Supplied material Block Start

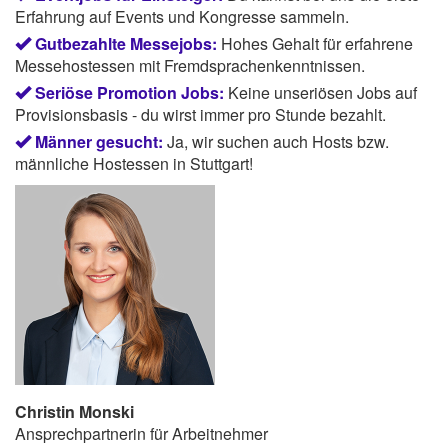
Erfahrung auf Events und Kongresse sammeln.
Gutbezahlte Messejobs:
Hohes Gehalt für erfahrene
Messehostessen mit Fremdsprachenkenntnissen.
Seriöse Promotion Jobs:
Keine unseriösen Jobs auf
Provisionsbasis - du wirst immer pro Stunde bezahlt.
Männer gesucht:
Ja, wir suchen auch Hosts bzw.
männliche Hostessen in Stuttgart!
Christin Monski
Ansprechpartnerin für Arbeitnehmer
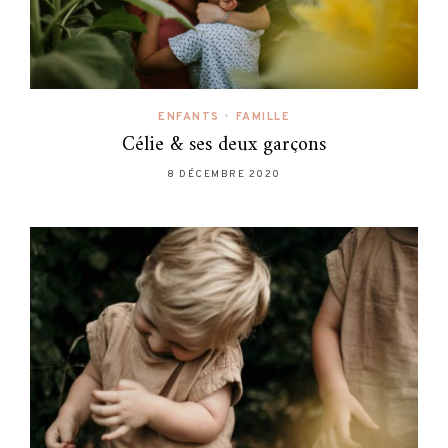
ENFANTS
•
FAMILLE
Célie & ses deux garçons
8 DÉCEMBRE 2020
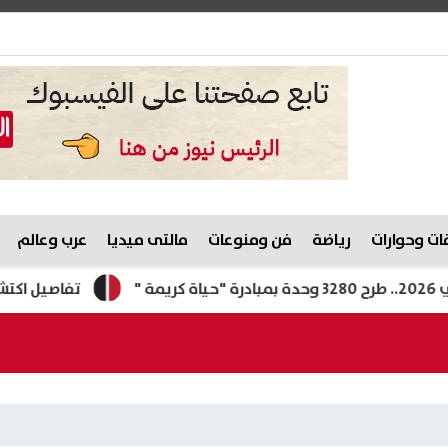
ت وحوارات
رياضة
فن ومنوعات
مالتى ميديا
عرب وعالم
تفاصيل اكتشاف أول مجم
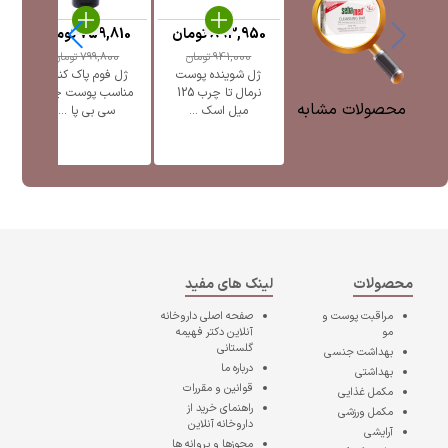
893,950
تومان
759,810
تومان
941,000
تومان
799,800
تومان
ژل شوینده پوست
ژل فوم پاک کننده
ژ
نرمال تا چرب 125
مناسب پوست چرب
محصولات مشابه
میل اسک ...
سی بی پا ...
محصولات
لینک های مفید
مراقبت پوست و
صفحه اصلی
داروخانه
مو
آنلاین دکتر فهیمه
گلستانی
بهداشت جنسی
درباره ما
بهداشتی
قوانین و مقررات
مکمل غذایی
راهنمای خرید از
مکمل ورزشی
داروخانه آنلاین
آرایشی
مجوزها و پروانه ها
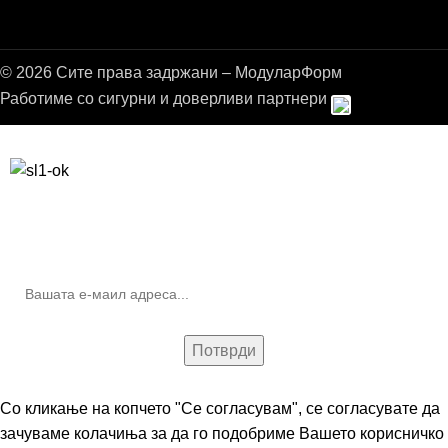
© 2026 Сите права задржани – МодуларФорм
Работиме со сигурни и доверливи партнери
Бесплатна достава до дома за нарачки над 9.000,00 ден.
10% попуст на прва нарачка за запишување на билтенот
(Newsletter)
Со кликање на копчето "Се согласувам", се согласувате да
зачуваме колачиња за да го подобриме Вашето корисничко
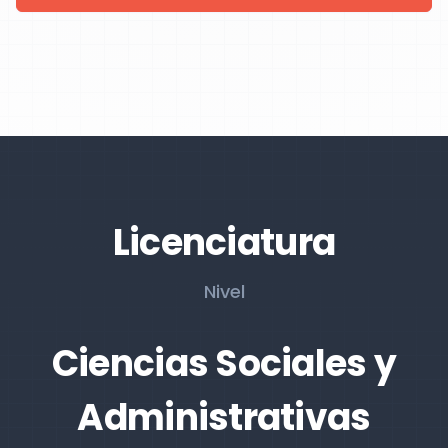
Licenciatura
Nivel
Ciencias Sociales y
Administrativas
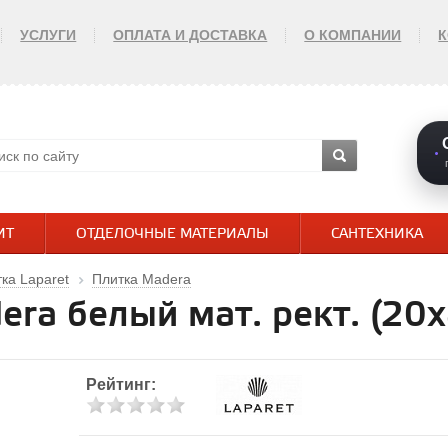
УСЛУГИ
ОПЛАТА И ДОСТАВКА
О КОМПАНИИ
ИТ
ОТДЕЛОЧНЫЕ МАТЕРИАЛЫ
САНТЕХНИКА
ка Laparet
Плитка Madera
era белый мат. рект. (2
Рейтинг:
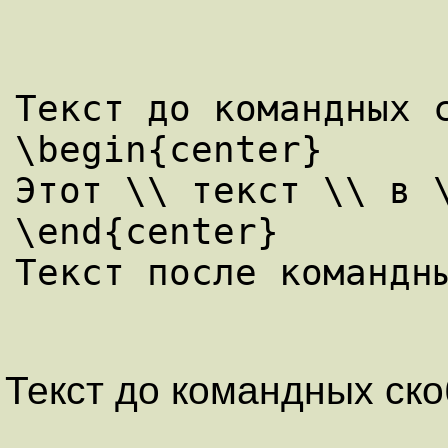
Текст до командных с
\begin{center}

Этот \\ текст \\ в \
\end{center}

Текст до командных ско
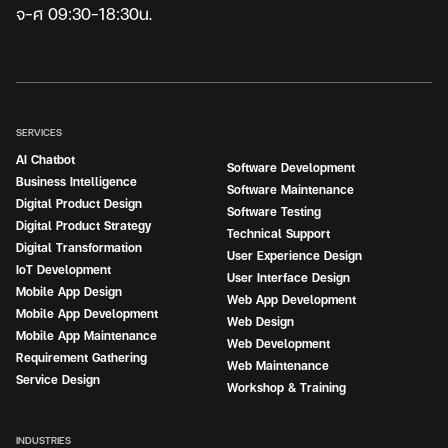
จ-ศ 09:30-18:30น.
SERVICES
AI Chatbot
Software Development
Business Intelligence
Software Maintenance
Digital Product Design
Software Testing
Digital Product Strategy
Technical Support
Digital Transformation
User Experience Design
IoT Development
User Interface Design
Mobile App Design
Web App Development
Mobile App Development
Web Design
Mobile App Maintenance
Web Development
Requirement Gathering
Web Maintenance
Service Design
Workshop & Training
INDUSTRIES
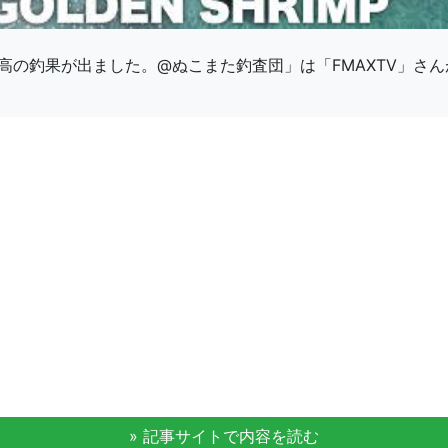
高の釣果が出ました。@ぬこまた釣査団」は「FMAXTV」さ
» 記事サイトで内容を読む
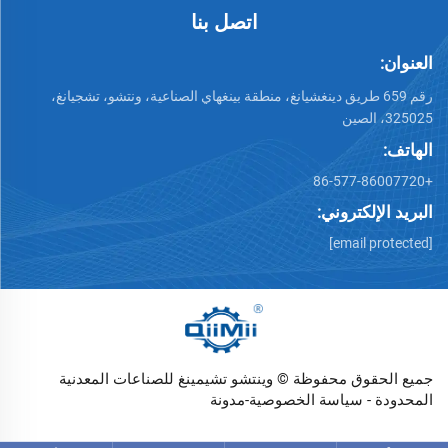
اتصل بنا
العنوان:
رقم 659 طريق دينغشيانغ، منطقة بينغهاي الصناعية، ونتشو، تشجيانغ،
325025، الصين
الهاتف:
+86-577-86007720
البريد الإلكتروني:
[email protected]
جميع الحقوق محفوظة © وينتشو تشيمينغ للصناعات المعدنية
المحدودة -
سياسة الخصوصية
-
مدونة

Supplied material Block End

● Exercise details: Every line of the entries that includes "командных" must be copied into the answer.

● Completed exercise:
Текст до командных с
Текст до командных ско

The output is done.